名古屋市の栄にある、高山歯科室です。
矯正治療において、抜歯が必要になるケースは多くあります。
しかし、患者さんの中には極力抜歯は行わずに矯正をしたいと言う声が多いように思います。
そこで今回は、なぜ矯正で抜歯が必要になるか?抜歯を行わず無理に矯正を進めるとどうなるのかご紹介していきます。
▪️なぜ矯正で抜歯が必要になる?
歯並びが悪くなる原因でもっとも多い原因は何かご存知でしょうか?
歯がまっすく生えてこないことが根本的な原因と思われている方も少なくないと思いますが、実は顎の骨格が小さく、歯が顎に収まりきらずにいろんな方向に押し出されて生えてくることで歯並びが乱れます。
これが歯並びが悪くなるもっとも多い原因です。
お子様の場合は顎の骨が成長しきっていない状態なので、拡大床などの装置を使って顎の骨を広げる治療が行えますが、大人の場合はすでに成長しきっている顎を広げることは難しく、そのまま矯正治療を行なっても元々スペースがないため、正しい位置に動かすことができず、綺麗な歯並びにできません。
そのため、抜歯を行い、歯を綺麗に並べるためのスペースを確保する必要があるので、成人矯正において抜歯を行うことが多くあります。
【※顎の骨の大きさ以外では、親知らずが斜めに生えていて歯列を乱している場合は親知らずの抜歯が必要になったり、上下の顎がズレていて噛み合わせが悪い場合は抜歯矯正で噛み合わせを改善できることもあります。】
▪️もし無理に非抜歯矯正を進めるとどうなる?
無理に非抜歯矯正を進めると、様々なトラブルに陥ることが考えられます。
元々歯が並ぶスペース不足がある中で無理に矯正を行うと、前歯が前に押し出され、出っ歯になり口元のシルエットにも大きく影響を与える可能性があります。
また、無理な歯列拡大で歯が外側に倒れると、歯が並んだとしても噛み合わせや横顔のバランスが崩れることもあります。
歯並びを綺麗にしようとして、容姿の見た目が崩れては患者さんからすると本末転倒なのではないでしょうか?
そして、矯正治療後は後戻りに注意する必要がありますが、元々スペースがなく、歯と歯がきつきつな状態になっているので、後戻りが生じやすくなります。
正直お伝えして、非抜歯で無理に進めるメリットがないのは明白です。
▪️どんな歯並びだと非抜歯で矯正治療が行える?
矯正治療は必ず抜歯が必要というわけではありません。
お伝えした通り、顎の骨格が狭くなければ抜歯を行わず問題なく矯正治療が行えます。
具体的には、歯並びが多少乱れているだけで、凹凸が比較的小さい場合は顎のスペース的に問題なく非抜歯矯正が行える場合があります。
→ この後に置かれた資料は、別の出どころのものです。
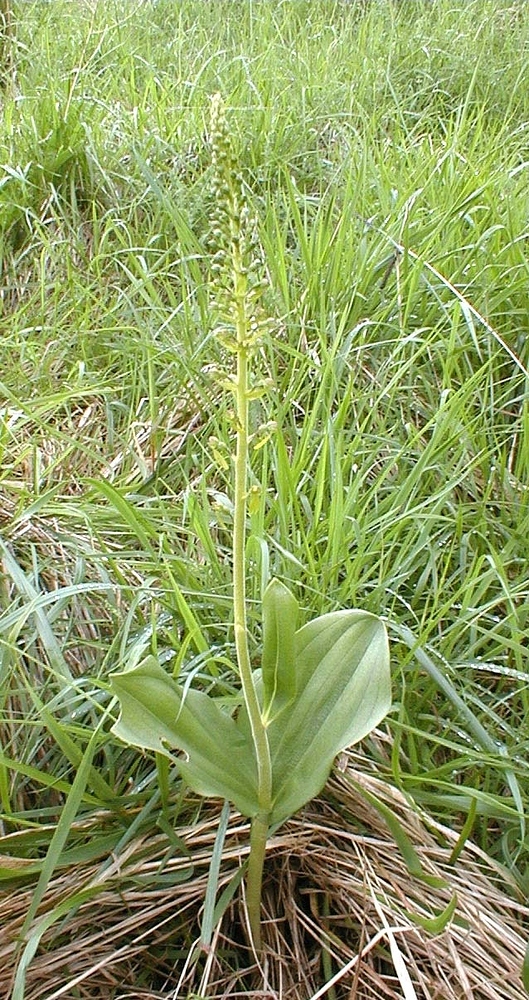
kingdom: Plantae
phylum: Tracheophyta
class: Liliopsida
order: Asparagales
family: Orchidaceae
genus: Neottia
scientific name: Neottia ovata
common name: Common twayblade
また、すきっ歯などの歯と歯の隙間があるようなケースでは余分なスペースが確保されているため、その空間を利用して抜歯を行わず治療が行えます。
▪️抜歯矯正は口元が引っ込み過ぎる可能性がある?
抜歯矯正後に口元が引っ込み過ぎたり、下がり過ぎたと後悔された声をたまに耳にします。ネットなどで調べたりすると、このような記事が多く見受けられますが必ずしも口元が引っ込み過ぎるとゆうことではありません。
これは抜歯の必要がないのに抜歯矯正を行なったり、治療計画の見込み違い、Eラインを意識し過ぎて計画通りいかなかったりと矯正治療経験が未熟な歯科医院で起こりやすく、精密な検査がしっかり行われていないといった、実績や経験、技術力、取り揃えている治療機器によるものが大きいと言えます。
矯正治療を行う全ての歯科医院が経験豊富なスペシャリストとは限りません。安易に治療費が安い、家から近いといった理由で選ばず、信頼できる先生なのか、経験は豊富かなどしっかり見極めて歯科医院を選ぶようにしましょう。
▪️まとめ
いかがだったでしょうか?
矯正においての抜歯の必要性を理解頂けたのではないでしょうか?
一つ知っておいて欲しいのは、お子様の場合は顎の骨格が小さくても抜歯を必要としないということです。
もし、お子様の歯並びが気になっている方は早めに歯科医院に相談しましょう。将来顎の成長が止まってから矯正を行うと抜歯が必要になるケースが多いのが事実です。
もっと早く相談に行けばよかったと後悔されている親御さんも多くいらっしゃいます。
このブログを通じて、患者さん自身が矯正における抜歯の必要性を理解し、最善最良の選択ができれば幸いに思います。